# Small Plastic Bags



## flyfisher (May 31, 2008)

Where do you guys...assuming you do...find those little plastic bags for storing/ shipping flies? 

I looked at Hobby Lobby and Michaels in the crafts etc. and didn't find what I needed.

Thx.


----------



## Kenton (Nov 16, 2007)

Walmart in the craft section.


----------



## flyfisher (May 31, 2008)

Thx...but then that means I actually have to GO to Walmart.


----------



## mjg21 (Sep 5, 2012)

Any of your head shops ( smoke shops)


----------



## FlyLipps (Oct 3, 2007)

Hey Man, what size do you need and how many are you talking about? I have some 2"x3" plastic bags that I ship my FlyLipps in, if you aren't looking at hundreds of bags I will be glad to give you some. I get mine in bulk online, the company is packitright.com.


----------



## flyfisher (May 31, 2008)

Hey FlyLipps,

How are you my friend? I really appreciate the offer. Let me look around see what I can find on my own but, if push comes to shove, I'll take you up on that. I'm not doing anything commercial or anything like that. I just want to have some for when I send flies to people thru the mail, etc.

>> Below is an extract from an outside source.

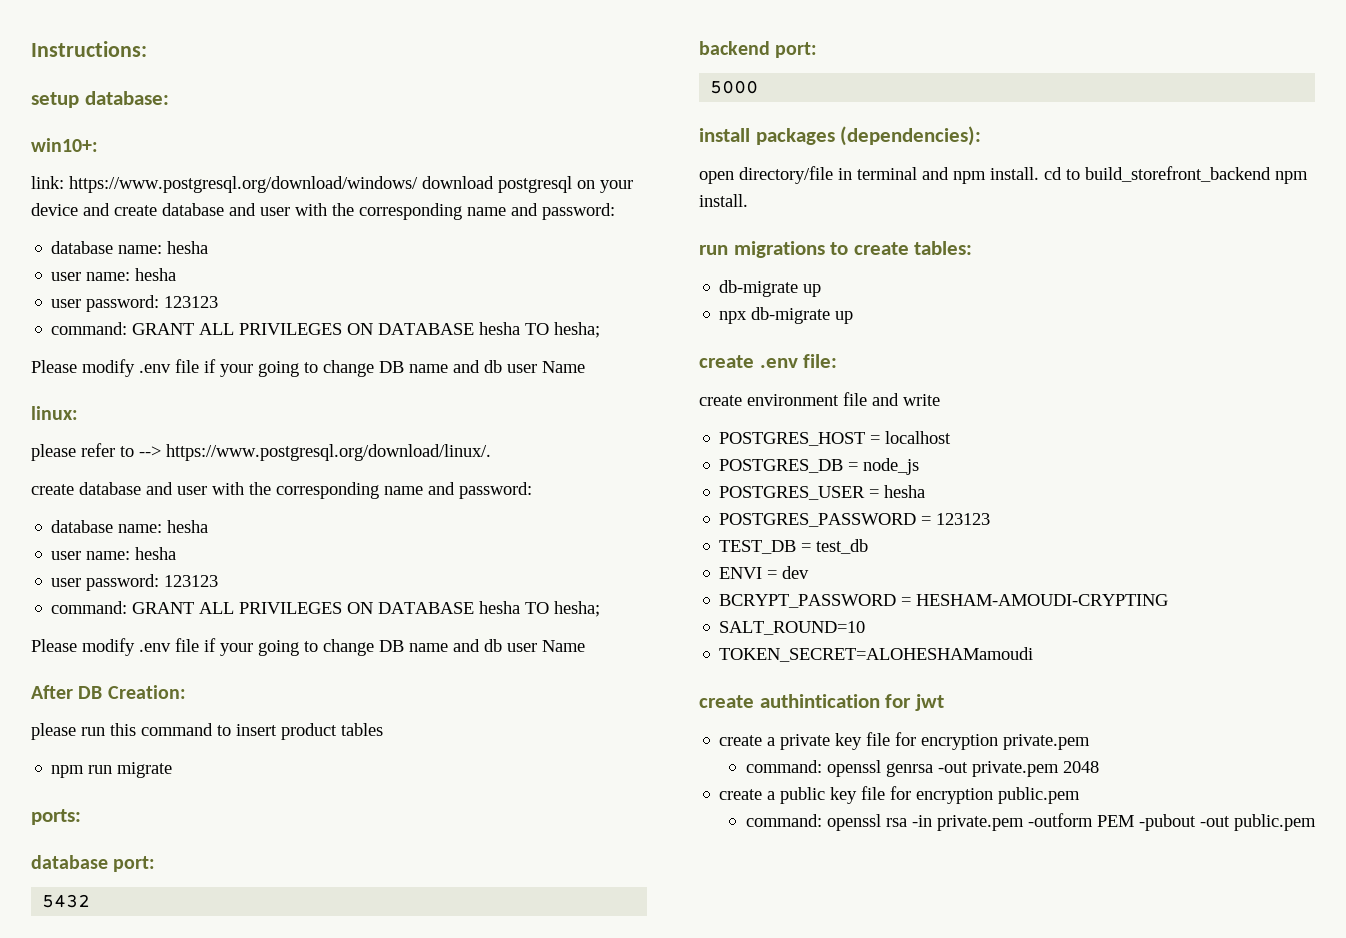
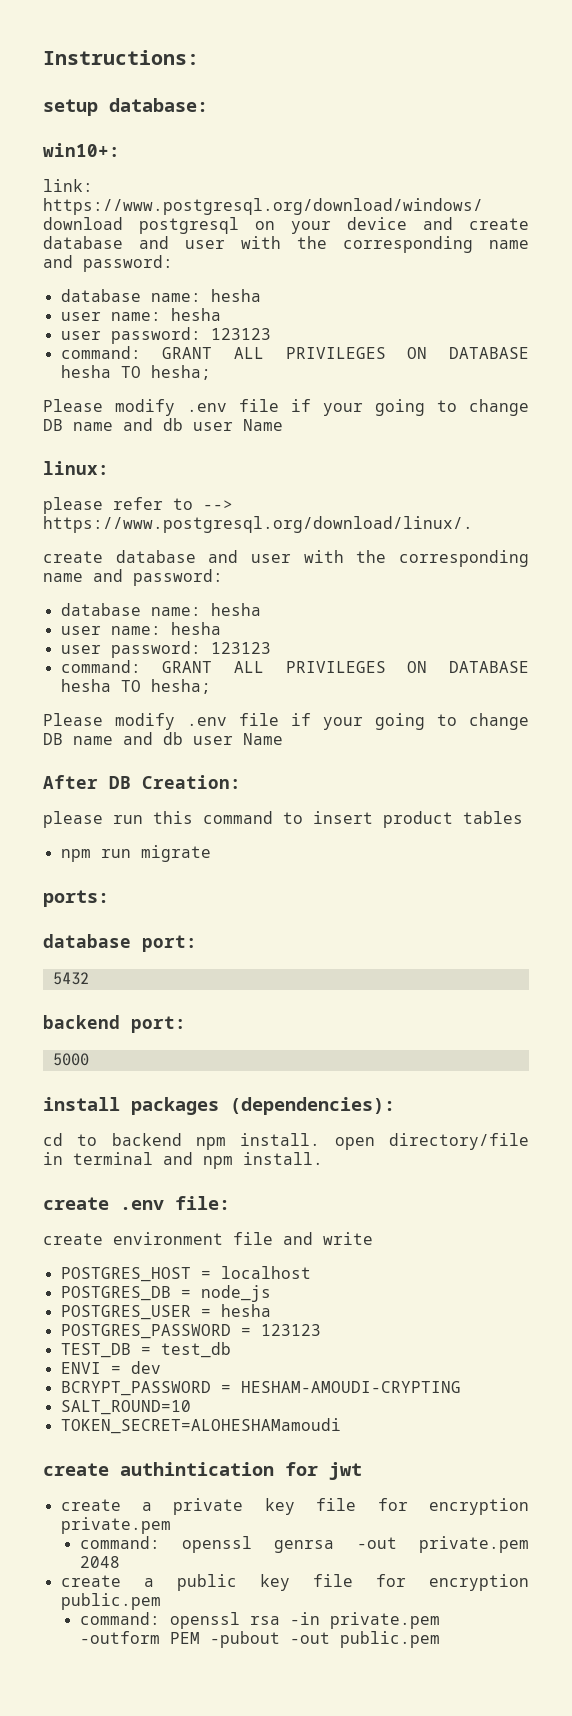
(982, 136) none -> [43,1133,321,1150] cd to backend npm install.
[1044,166,1308,184] [699,194,748,207] [699,241,973,258] [719,280,822,297] [719,307,854,324] cd to build_storefront_backend npm install. // run migrations to create tables: // db-migrate up // npx db-migrate up -> (323, 1158) none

BTW, I enjoyed meeting you guys. Let's do it again sometime. I want to come back when it's not Lent and I can have cold adult beverages with you guys. I've got to find something besides alcohol to give up this year for Lent!


----------



## Worn Out (May 10, 2008)

*I have ..*

a couple of hundred you can have... Left-over from the "Fishing Bridge"... You can buy all you need at Supreme Paper or paper goods wholesalers/retailers...


----------



## flyfisher (May 31, 2008)

Thanks so much! That's awfully generous.

We're over in Fairhope but you might road trip over you way if I can't find any!


----------



## Worn Out (May 10, 2008)

*Well, I guess I could male some..*

Send me your address.. They are just taking up space and memories that need to go away...


----------



## FurBurger (May 27, 2014)

I just buy my weed in Washington and keep the bags.


----------